Bagi sebagian orang, binatang reptil mungkin menjijikkan, bahkan menakutkan. Namun, tidak demikian bagi Hasan Budiman, 65. Bagi bapak enam anak ini, reptil justru jadi sumber mata pencaharian. Sejak 34 tahun lalu, Hasan telah menekuni usaha reptilia. Dia menerima ular dan hewan reptilia lain, seperti biawak, labi-labi, kura-kura dan lainnya dari masyarakat untuk ditangkar, sebelum diambil kulitnya untuk dipasok ke sejumlah perusahaan di Medan, Jakarta, dan Sulawesi. Dia mengaku hanya membeli hewan tangkapan yang tidak dilindungi undang-undang (UU) Perlindungan Hewan.


Dua pegawai Hasan memeriksa ular sanca batik.


Awal ketertarikannya menekuni usaha ini karena sejak masih muda dia memang telah bekerja pada seorang pengusaha di bidang yang sama. Setelah sekitar 12 tahun mempelajari seluk beluk bisnis itu, maka pada 1973 dia memutuskan membuka usaha sendiri. ”Selama 12 tahun saya bekerja pada bos, selama itu pula saya belajar. Begitu ada kesempatan dan yakin, ya akhirnya saya buka usaha sendiri,” ungkap pemilik PD Budiman itu.
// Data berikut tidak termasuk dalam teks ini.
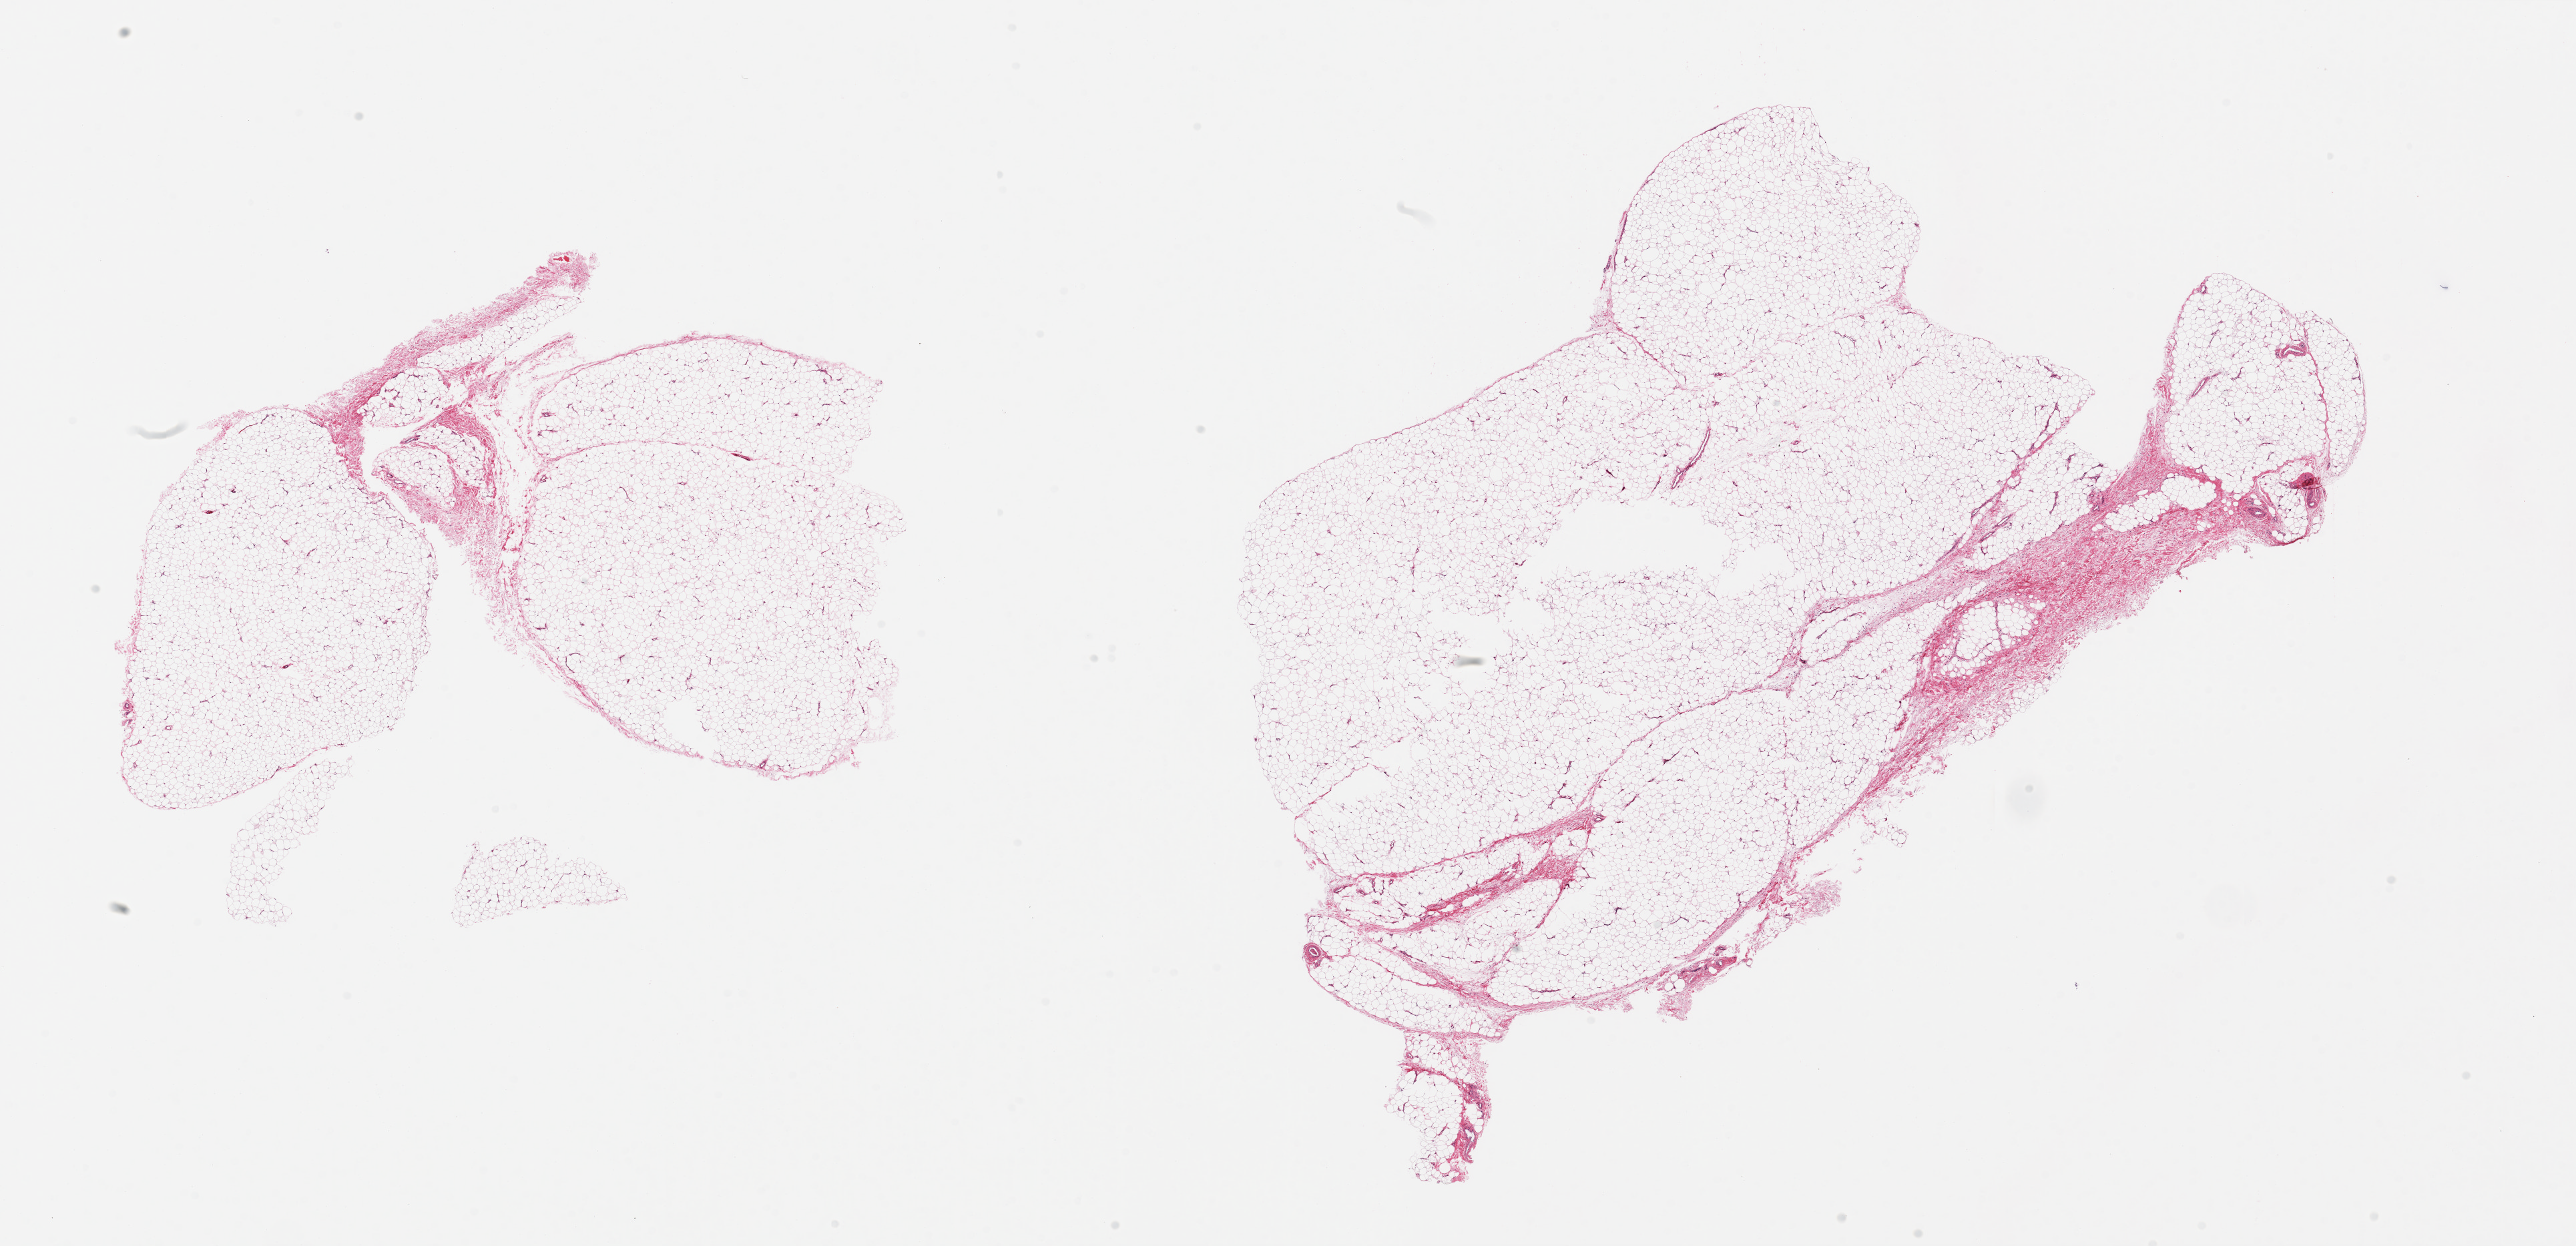
H&E whole-slide image, shown as a low-resolution overview of the whole scanned area (about 30.5 x 14.8 mm); PAXgene-fixed, paraffin-embedded tissue; section of adipose tissue (target tissue); donor tissue sample. Donor sex: male.
Reviewer comment on this tissue sample: 2 pieces; mature adipose tissue <10% fibrovascular tissue.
Pasokan hewan reptil untuk perusahaannya didapatkan dari berbagai agen yang tersebar di wilayah Sumatera Selatan. Bahkan, terkadang ada juga orang yang mengumpulkan hewan reptil dari Provinsi Bangka Belitung dan Bengkulu, yang menjual tangkapan mereka ke perusahaannya yang berlokasi di wilayah Pasar 16 Ilir Palembang. Hasan menerangkan, hewan reptilia yang dibelinya saat ini lebih didominasi ular dan biawak. Khusus untuk ular, hampir setiap hari pasokannya tidak pernah putus. Yang lebih banyak diperdagangkan adalah jenis sanca, khususnya sanca batik. Untuk perhitungan harga, biasanya ular-ular itu dihitung panjangnya dan dihargai berdasarkan kualitas kulit yang dimiliki. ”Pernah kita beli ular satu ekor seharga Rp100.000. Tapi, pernah juga kita beli satu ekor hanya Rp5.000 karena kulitnya sudah rusak,” ujarnya.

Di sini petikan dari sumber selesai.